Generated by GPT-5-mini| Margulis lemma | |
|---|---|
| Name | Margulis lemma |
| Field | Riemannian geometry; Geometric group theory; Lie group theory |
| Introduced | 1970s |
| Author | Grigory Margulis |
| Related | Mostow rigidity theorem, Thurston geometrization conjecture, Kazhdan's property (T), Selberg's lemma, Kazhdan–Margulis theorem |
Margulis lemma The Margulis lemma is a foundational result in Riemannian geometry and Geometric group theory that gives a uniform local description of discrete isometry groups acting on manifolds with pinched curvature. It provides a quantitative threshold — the Margulis constant — below which the subgroup generated by very small displacements is virtually nilpotent, with strong consequences for the thin-thick decomposition of finite-volume manifolds such as hyperbolic manifolds studied by William Thurston and used in proofs by Michael Kapovich and Rick Canary. The lemma underpins structural results related to the Mostow rigidity theorem, the Kazhdan–Margulis theorem, and classification work by Grigory Margulis and collaborators.
In its customary form for complete Riemannian manifolds of pinched negative curvature, the lemma asserts: there exists an ε = ε(n, K) > 0 (the Margulis constant) depending only on the manifold dimension n and curvature bounds K, such that for any discrete subgroup Γ of isometries of a simply connected n-dimensional manifold with sectional curvature in a fixed pinched range, and for any point x, the subgroup generated by {γ in Γ | d(x, γ·x) < ε} is virtually nilpotent. This formulation connects to discrete subgroups of Isom(H^n), lattices in SO(n,1), and discrete subgroups of SL(2,C), and is applied to produce the thin part in the thick–thin decomposition used in the study of finite-volume quotients like those appearing in work of William Thurston and Jeffrey Brock.
The lemma was proved by Grigory Margulis in the context of his groundbreaking work on discrete subgroups of Lie groups and arithmeticity of lattices, which earned him the Fields Medal. Its development paralleled earlier structural results such as Selberg's lemma on torsion-free subgroups and later influenced proofs of the Kazhdan–Margulis theorem and aspects of Mostow rigidity theorem.
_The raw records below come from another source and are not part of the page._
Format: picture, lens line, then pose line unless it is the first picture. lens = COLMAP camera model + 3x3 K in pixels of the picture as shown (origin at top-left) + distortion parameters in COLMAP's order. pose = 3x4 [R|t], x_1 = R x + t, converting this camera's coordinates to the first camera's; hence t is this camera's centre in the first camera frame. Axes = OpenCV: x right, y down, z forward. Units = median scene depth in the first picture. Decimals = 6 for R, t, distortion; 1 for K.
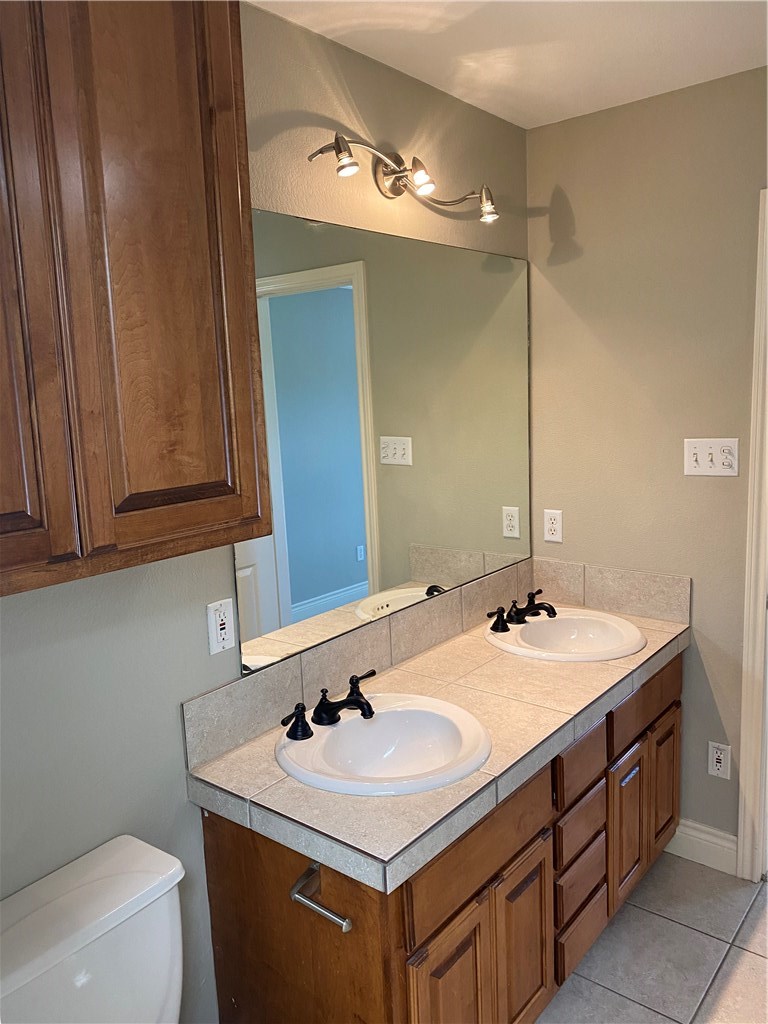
lens RADIAL K [[773.1, 0, 379.1], [0, 773.1, 508.8], [0, 0, 1]] dist [0.032788, -0.049974]
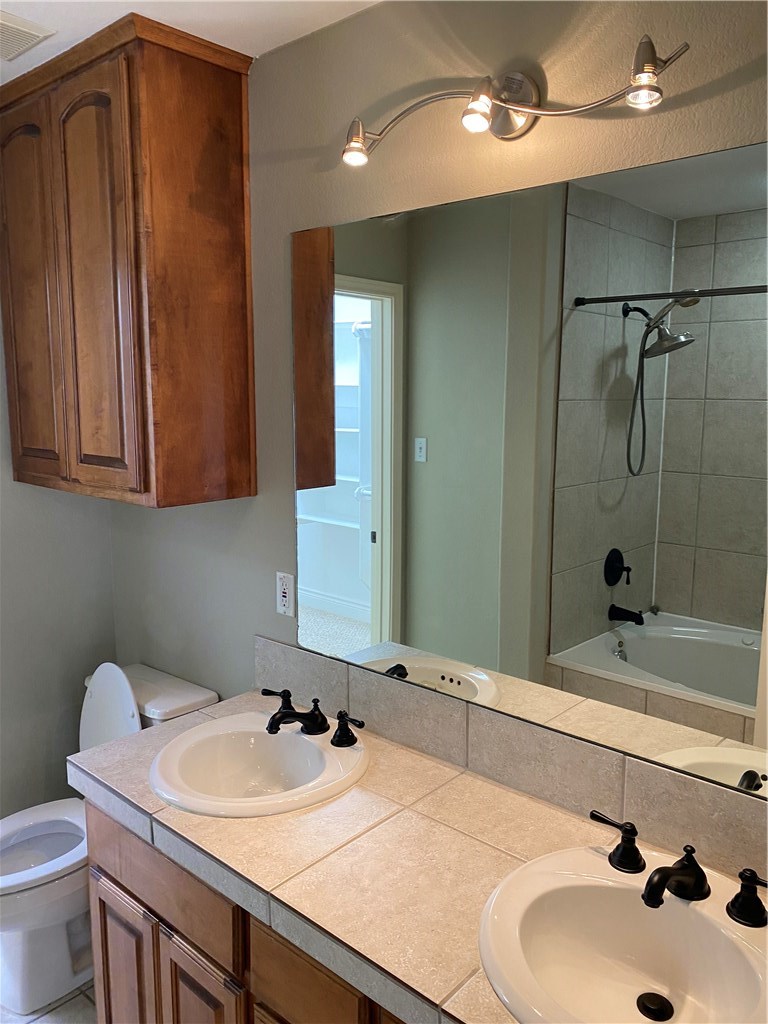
lens RADIAL K [[773.1, 0, 379.4], [0, 773.1, 510.3], [0, 0, 1]] dist [0.032788, -0.049974]
pose [[-0.044457, 0.201990, -0.978378, 0.825850], [-0.159830, 0.965293, 0.206551, -0.215510], [0.986143, 0.165557, -0.010630, 1.007310]]
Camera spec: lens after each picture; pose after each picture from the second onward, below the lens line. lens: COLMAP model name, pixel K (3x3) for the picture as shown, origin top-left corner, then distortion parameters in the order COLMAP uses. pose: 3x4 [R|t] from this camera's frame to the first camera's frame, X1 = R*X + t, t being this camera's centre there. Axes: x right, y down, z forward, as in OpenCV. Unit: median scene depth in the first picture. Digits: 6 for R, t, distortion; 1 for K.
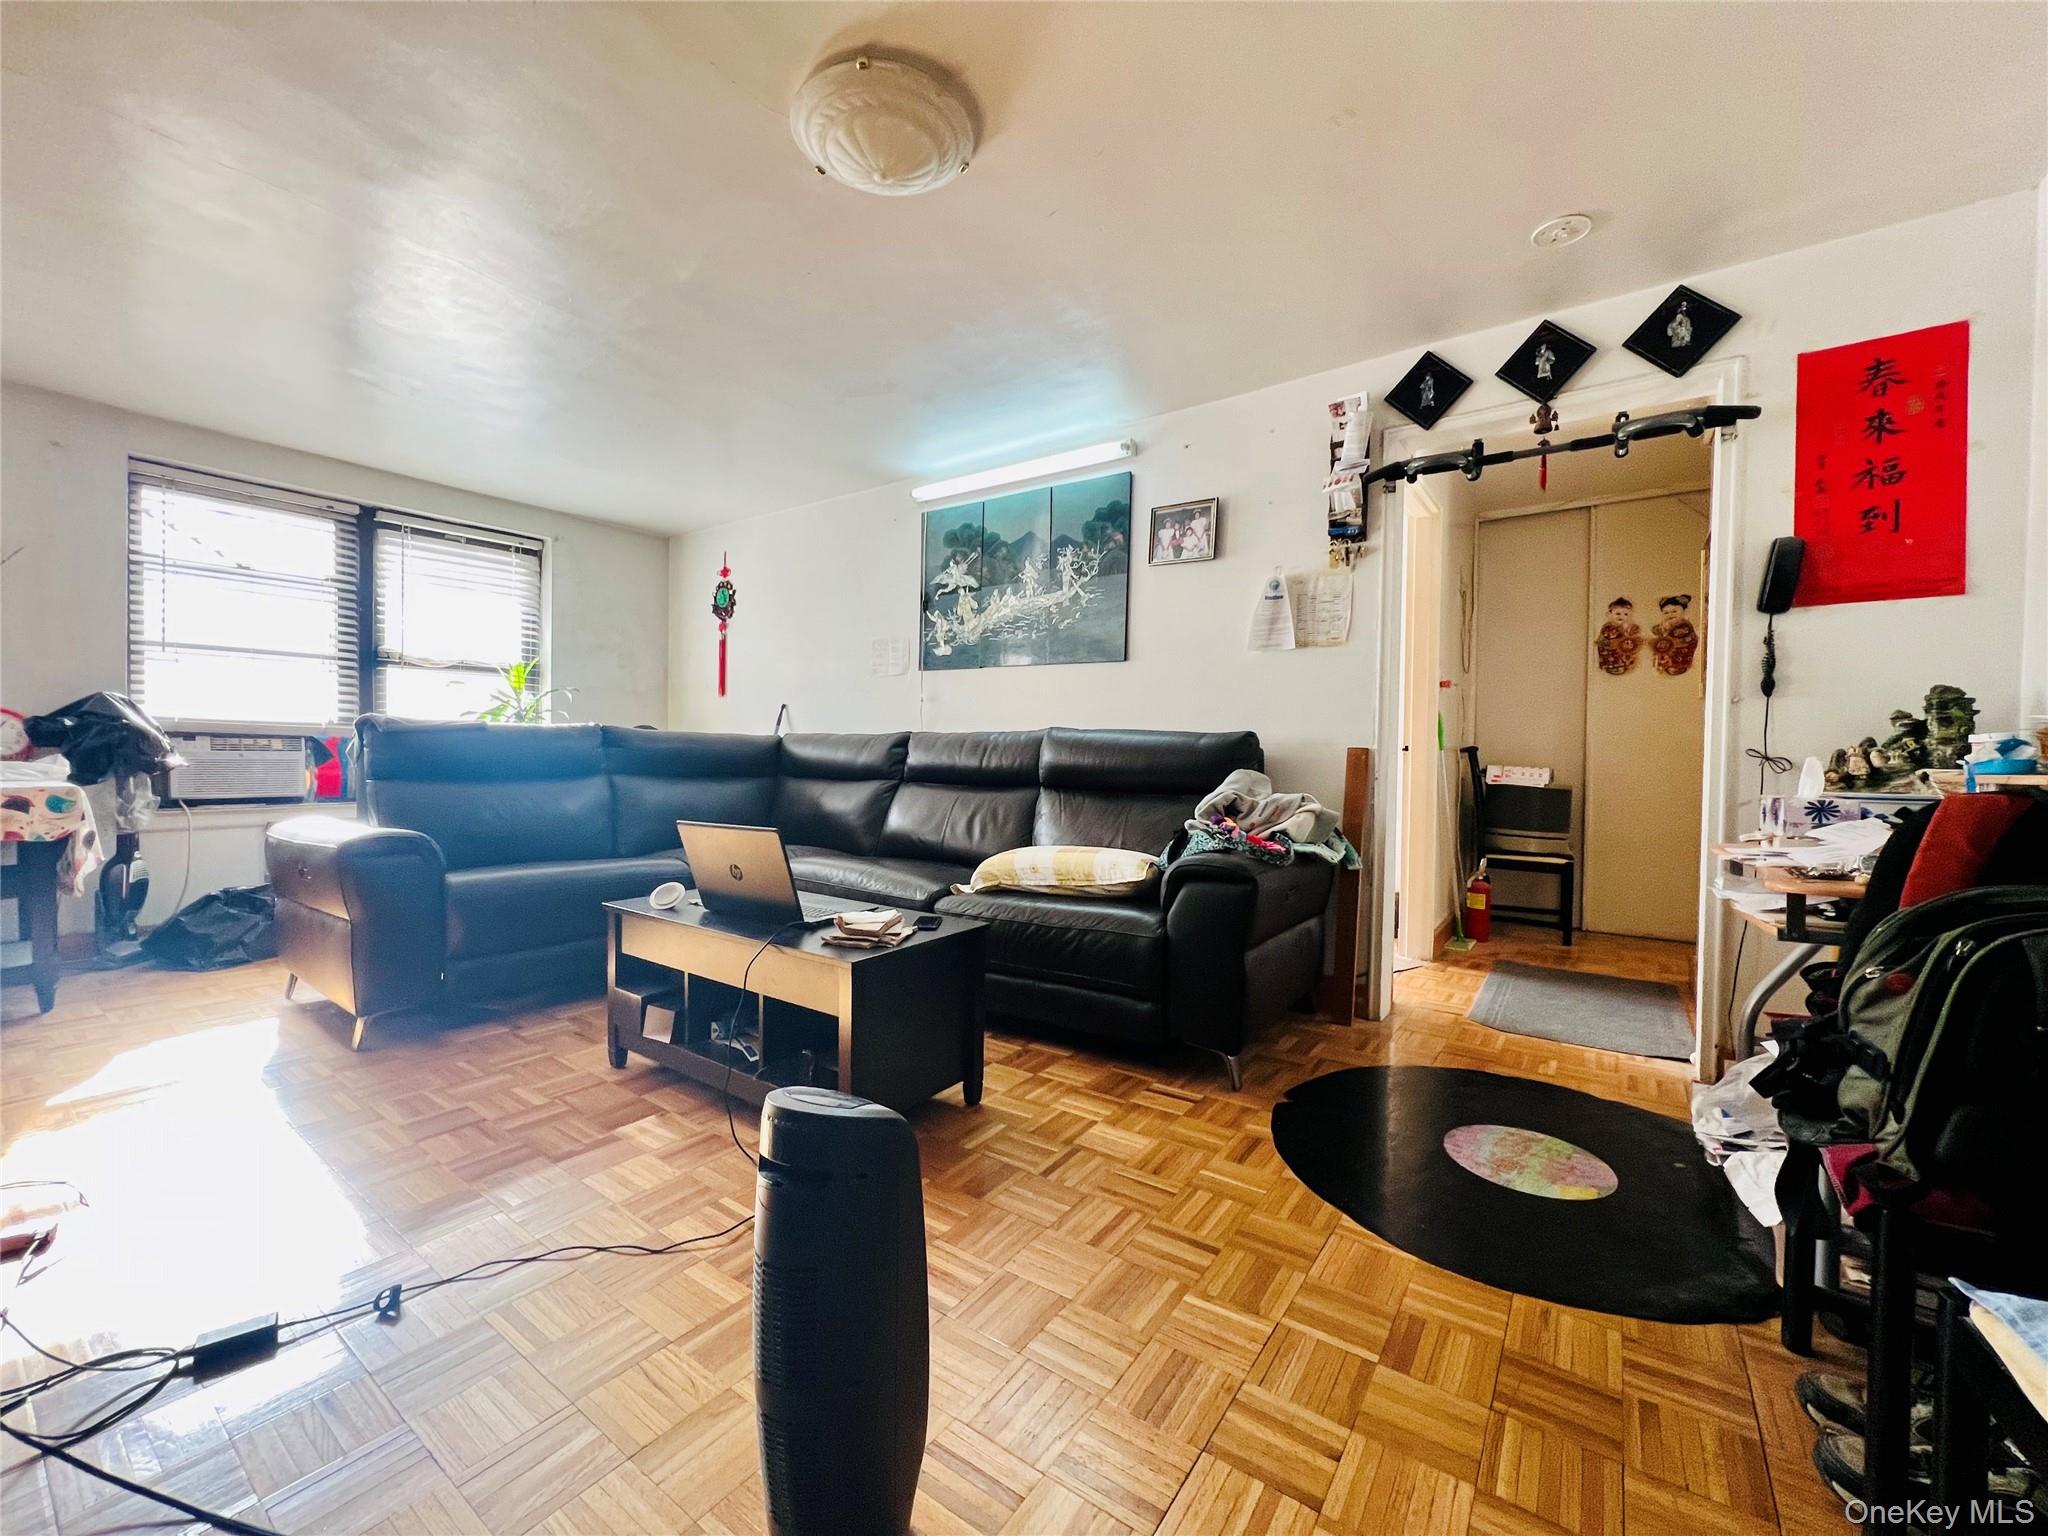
lens RADIAL K [[826.9, 0, 1030.8], [0, 826.9, 767.6], [0, 0, 1]] dist [-0.000117, -0.000086]
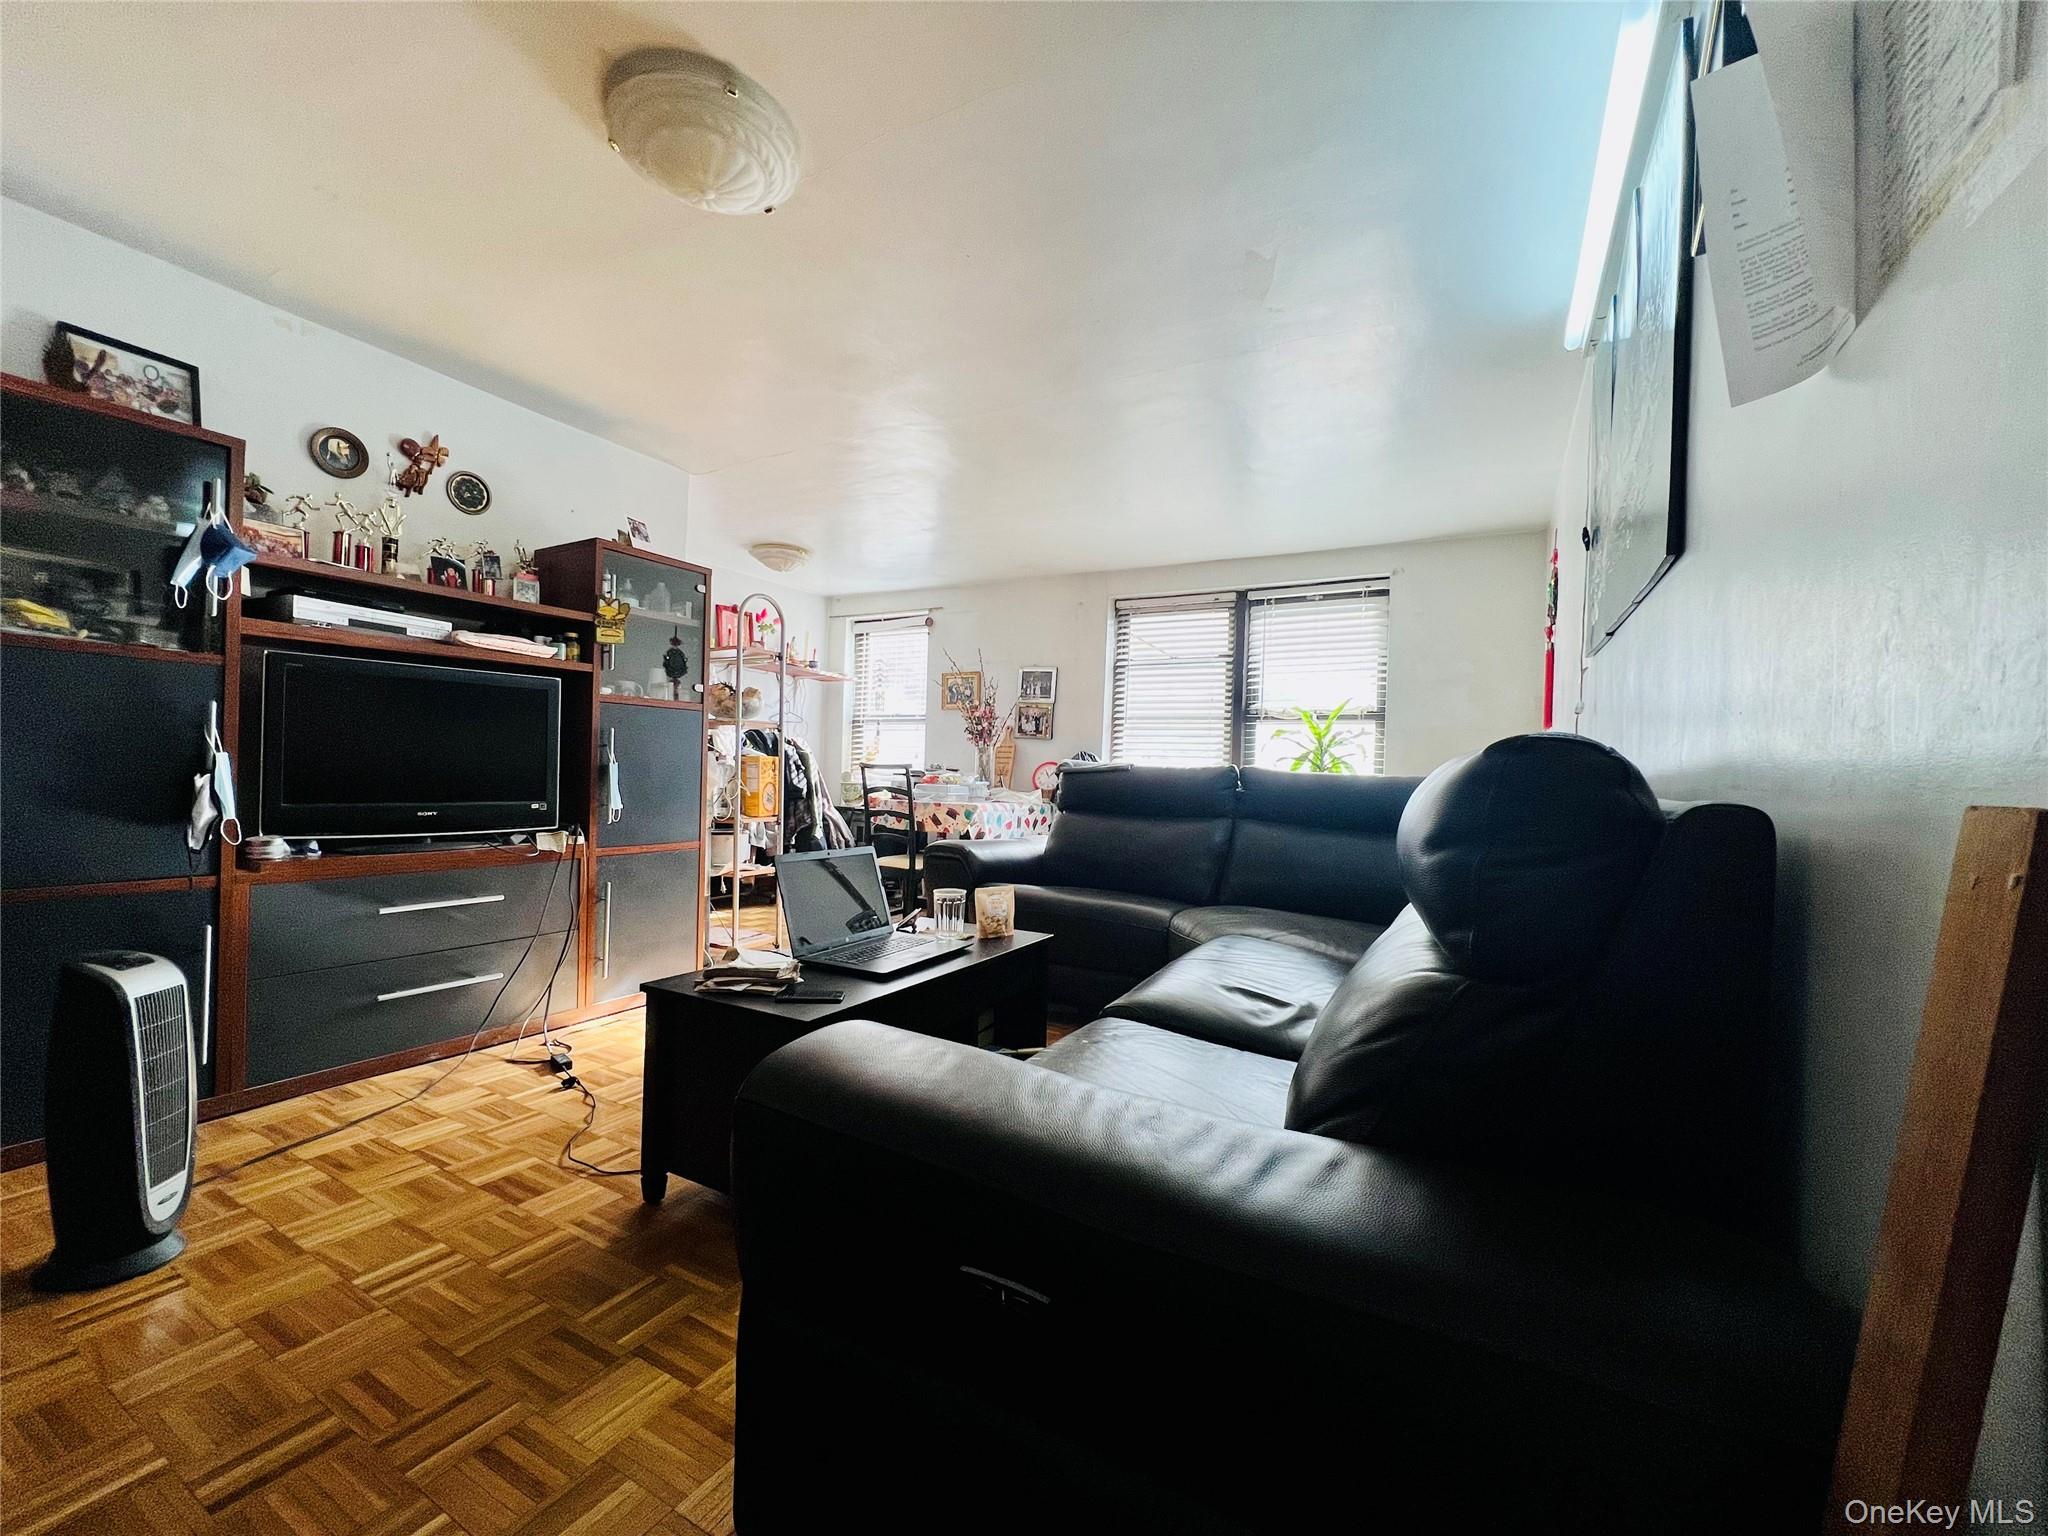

Margulis built on techniques from representatives like Herman Weyl and Élie Cartan in the classification of continuous symmetry, and his lemma became a key tool in the study of hyperbolic manifolds advanced by William Thurston, Gromov, and others working on finiteness theorems and geometric decomposition theorems used in the proof of the Geometrization Conjecture by Grigori Perelman.
Proofs combine compactness arguments, Lie group structure theory, and the theory of discrete subgroups of Lie groups such as SO(n,1), SU(n,1), and SL(2,C). One constructs a neighborhood of the identity in the ambient isometry group and applies a Zassenhaus-type neighborhood lemma (in the spirit of work by Hans Zassenhaus) to obtain control on discrete subgroups. Methods invoke the algebraic structure of nilpotent Lie algebras, Engel’s theorem from the work of Friedrich Engel, and conjugacy estimates akin to those used by Kazhdan and Margulis in proving the Kazhdan–Margulis theorem. Alternative proofs use coarse geometric techniques from Mikhael Gromov’s theory of almost flat manifolds and apply collapsing arguments related to results of Jeff Cheeger and Mikhail Gromov.
The lemma yields the thick–thin decomposition of finite-volume manifolds, central to the classification of hyperbolic manifolds studied by William Thurston and used in finiteness results by Colin Adams and Ian Agol. It implies local virtual nilpotency of small displacement groups, which constrains cusp structures in quotients by lattices in groups like SO(n,1), SU(n,1), and Sp(n,1), and underlies structural finiteness theorems in the work of Borel and Harish-Chandra. In Geometric group theory it provides lower bounds for injectivity radius in moduli problems studied by Maryam Mirzakhani and rigidity input for arithmeticity results by Margulis and G.A. Margulis. It also influences spectral geometry via bounds on short closed geodesics used by Peter Sarnak and Donnelly–Fefferman type estimates.
Several variants adapt the constant and conclusion to settings like pinched nonpositive curvature, variable curvature, and discrete subgroups of general Lie groups. Zassenhaus neighborhood formulations (building on Hans Zassenhaus) yield algebraic generalizations to linear groups over local fields as used in the proof of arithmeticity by Margulis and later refinements by Gopal Prasad and Shah in S-arithmetic contexts. Coarse or quantitative analogues appear in Geometric group theory via Gromov’s almost flat manifold theorem and in relative settings for groups acting on CAT(0) spaces studied by Bridson and Haefliger. Further work extends Margulis-type control to discrete actions on Teichmüller space (connected to Richard Canary and Yair Minsky), and to combinatorial analogues in the theory of expander graphs explored by Salil Vadhan and László Babai.